Retardation tests showed that the friction properties of the top coating using ordinary vehicle brake pads corresponded substantially to those of the base material. Further optimisation may be made.

Example 2

As part of a corrosion test for combinations of top coatings and bond coatings, a brake disc portion cast from a standard grey cast iron base alloy comprising about 3,7 % carbon, 1,5 % silicon, 0,6 % manganese, 0,5 % copper etc coated by thermo- spraying with a bond coating comprising about 95 % nickel and about 5 % aluminium and a top coating comprising about 99 % molybdenum was treated in an accelerated corrosion test including salt water for, totally, 12 weeks. The thickness of the two layers were about 150 and 300 μm respectively.

In such a test un-coated cast iron will corrode most severely.
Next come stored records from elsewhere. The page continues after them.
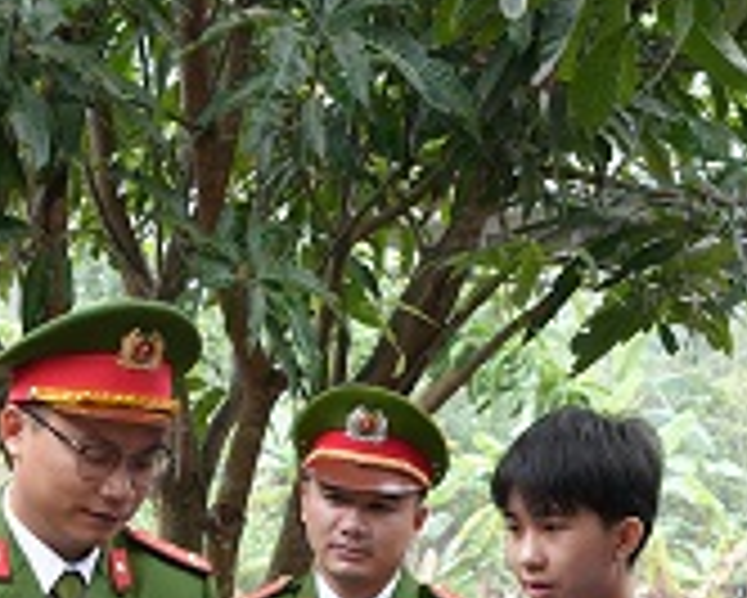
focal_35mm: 132
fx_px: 2920
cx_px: 508
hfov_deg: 14.5
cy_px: 767
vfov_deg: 11.4
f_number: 4
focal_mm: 24
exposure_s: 1/60
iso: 400
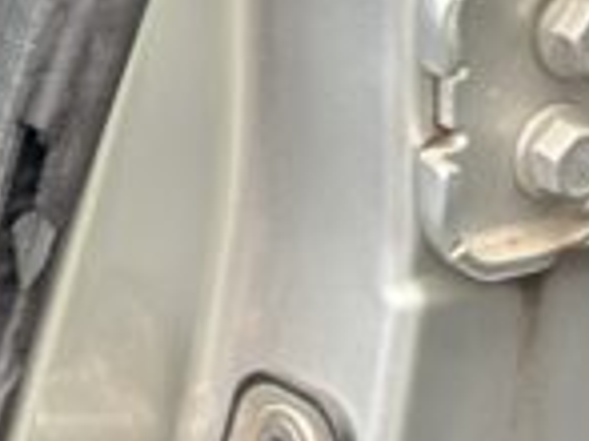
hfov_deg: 7.0
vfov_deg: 5.5
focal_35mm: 261
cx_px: -958
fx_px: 4437
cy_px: -533
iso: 100
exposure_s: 1/60
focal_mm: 6.86
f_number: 1.78
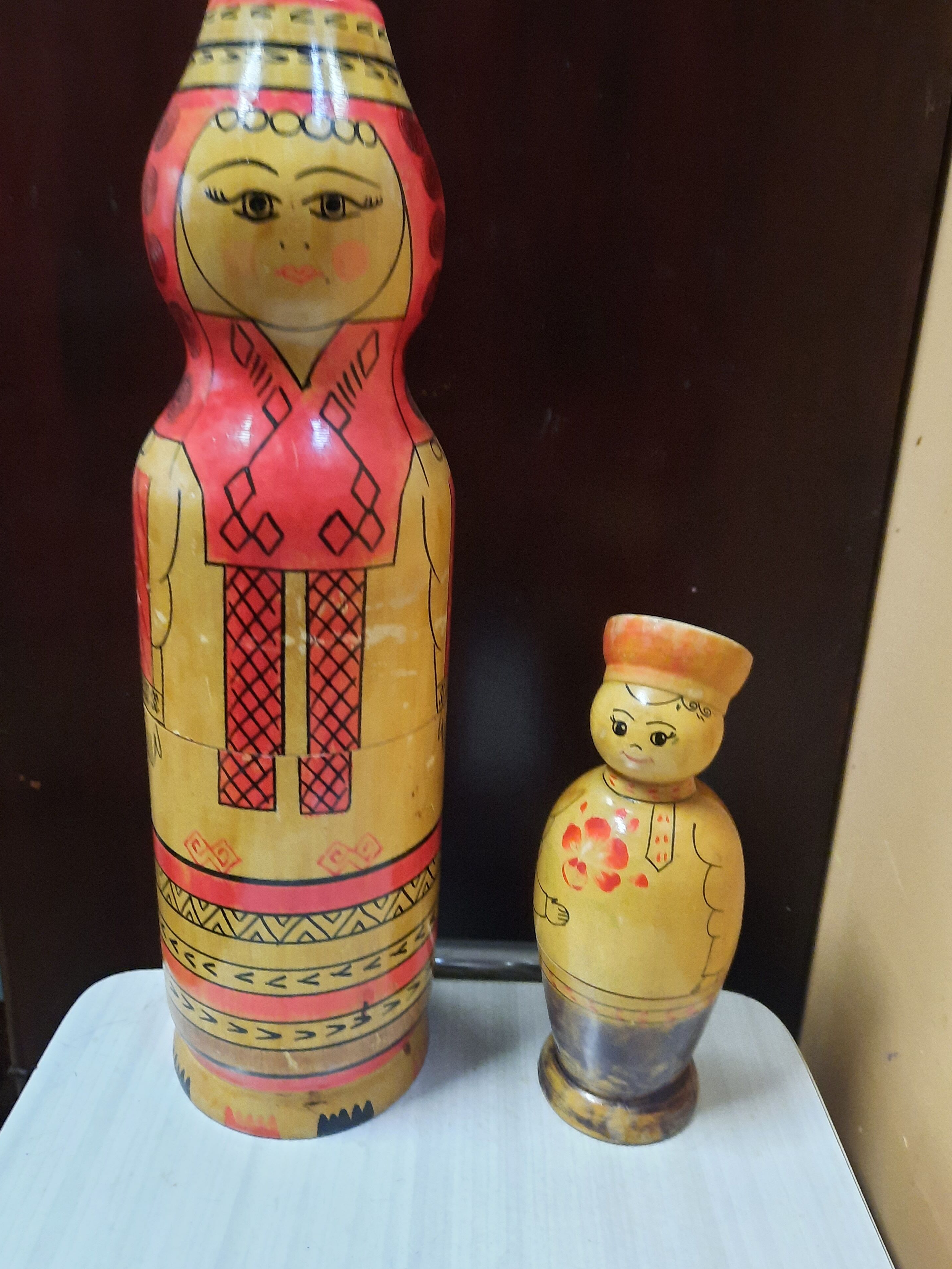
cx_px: 486
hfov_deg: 53.1
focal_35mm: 26
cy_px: 623
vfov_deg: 67.3
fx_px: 953
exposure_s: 1/25
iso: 500
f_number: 2
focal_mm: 4.6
In contrast to some other samples in the test, the above referenced combination showed no corrosion at all of the grey cast iron base alloy.

Molybdenum has a thermal expansivity, which is smaller than the one of e.g. the intended base materials aluminium, aluminium alloys and cast iron alloys for components to be coated. This means that compressive stresses appear in the base material of the working face when the temperature is elevated during use of the

component since the molybdenum coating restricts the expansion of the base material. This, in turn, restricts the formation of cracks in the working face base material. Further, the molybdenum top coating has a thermally insolating influence.

The top coatings has proven to be especially beneficial and applicable to a vehicle component, especially if it is a brake disc, a flywheel, a rotatable clutch component if the top coating has a surface roughness R _z ranging between 10 and 60 μm, where R _z is the Average Maximum Height of the surface profile. It is also advantageous if the top coating has a surface roughness R _k ranging between 2 and 15 μm, where R _k is the Core Roughness Depth; a surface roughness R _pk ranging between 0.5 and 10.0 μm, where R _pk is the Reduced Peak Height; a surface roughness R^ ranging between 5 and 20 μm, where R^ is the Reduced Valley Depth and a surface roughness R _a ranging between 2 and 10 μm, where R _a is the Arithmetical Mean Deviation. R _z , R _k , R _pk , R^ and R _a are all known surface roughness parameters known to a person skilled in the art and are therefore not described more in detail.

Above the invention has been described in association with examples and different embodiments. Of course further embodiments and minor changes and additions may be imagined without departing from the basic inventive idea.